TriathlonReto Hug: Letzte Chance auf olympisches Edelmetall

Während zwei Jahren hatte Reto Hug (33) den Anschluss an die Triathlon-Weltspitze verloren. Jetzt ist der Routinier wieder da und peilt eine Medaille an.

Mit WM-Bronze im Juni in Vancouver hat sich der angehende Physiotherapeut eindrücklich zurückgemeldet. Hug hat seine Ausbildung auf diese Saison hin unterbrochen und setzt wieder voll auf die Karte Triathlon. Der Europameister von 1999, WM-Zweite von 2005 und WM-Dritte von 2008 will sein Palmarès mit olympischem Edelmetall komplettieren.

Dazu schloss er sich der Trainingsgruppe des Australiers Brett Sutton an. Hug: «Es gibt bei ihm nur zwei Arten von Training: entweder sehr locker oder sehr hart, aber kein Mittelding.» Zusammen mit seiner Lebensgefährtin Nicola Spirig baute Hug von Mitte Mai an in Leysin während zwei Monaten am Fundament für Olympia. Trainingspartner war unter anderen der Brite Stephan Bayliss. Mit dem Sieger des Ironman Südafrika machte er «kernige, längere Rad­ausfahrten von bis zu 120 Kilometern». Hug geht davon aus, in Peking auf dem Rad alle Fluchtversuche mitgehen zu können, und danach seine Stärke auszuspielen – das Laufen.
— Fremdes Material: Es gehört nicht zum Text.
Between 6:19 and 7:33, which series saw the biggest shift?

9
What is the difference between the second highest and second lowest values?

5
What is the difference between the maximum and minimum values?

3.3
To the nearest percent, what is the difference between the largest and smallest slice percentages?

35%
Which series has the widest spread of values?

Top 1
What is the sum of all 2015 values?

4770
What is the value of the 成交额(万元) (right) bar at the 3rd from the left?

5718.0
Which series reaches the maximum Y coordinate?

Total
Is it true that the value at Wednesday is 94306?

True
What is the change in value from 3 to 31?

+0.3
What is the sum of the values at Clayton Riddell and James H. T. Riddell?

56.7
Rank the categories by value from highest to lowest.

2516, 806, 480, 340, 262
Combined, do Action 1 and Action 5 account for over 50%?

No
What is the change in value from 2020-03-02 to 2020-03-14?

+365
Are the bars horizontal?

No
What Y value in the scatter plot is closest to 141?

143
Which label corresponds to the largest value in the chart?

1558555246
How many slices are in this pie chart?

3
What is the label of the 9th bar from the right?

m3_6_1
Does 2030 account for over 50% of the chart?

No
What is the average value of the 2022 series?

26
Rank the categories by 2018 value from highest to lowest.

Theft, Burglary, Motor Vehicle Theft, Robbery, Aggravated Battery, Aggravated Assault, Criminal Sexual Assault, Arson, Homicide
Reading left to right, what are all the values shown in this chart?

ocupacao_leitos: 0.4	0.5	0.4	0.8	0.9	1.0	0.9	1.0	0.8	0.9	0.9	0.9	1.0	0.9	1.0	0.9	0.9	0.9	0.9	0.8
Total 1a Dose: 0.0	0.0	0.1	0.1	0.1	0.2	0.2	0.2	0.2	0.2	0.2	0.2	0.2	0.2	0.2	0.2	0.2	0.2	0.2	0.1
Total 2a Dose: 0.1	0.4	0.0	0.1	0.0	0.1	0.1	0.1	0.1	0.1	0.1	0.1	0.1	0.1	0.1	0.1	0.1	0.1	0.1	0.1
Die Erwartungen sind hoch, auch bei Triathlon-Nationaltrainer Iwan Schuwey: «Reto Hug bringt alle Voraussetzungen mit, um in Peking ein fantastisches Resultat zu erzielen.» Es sind die dritten (und wohl letzten) Olympischen Spiele des 33-Jährigen: 2000 in Sydney wurde er Achter, 2004 in Athen musste er sich mit dem 40. Platz begnügen.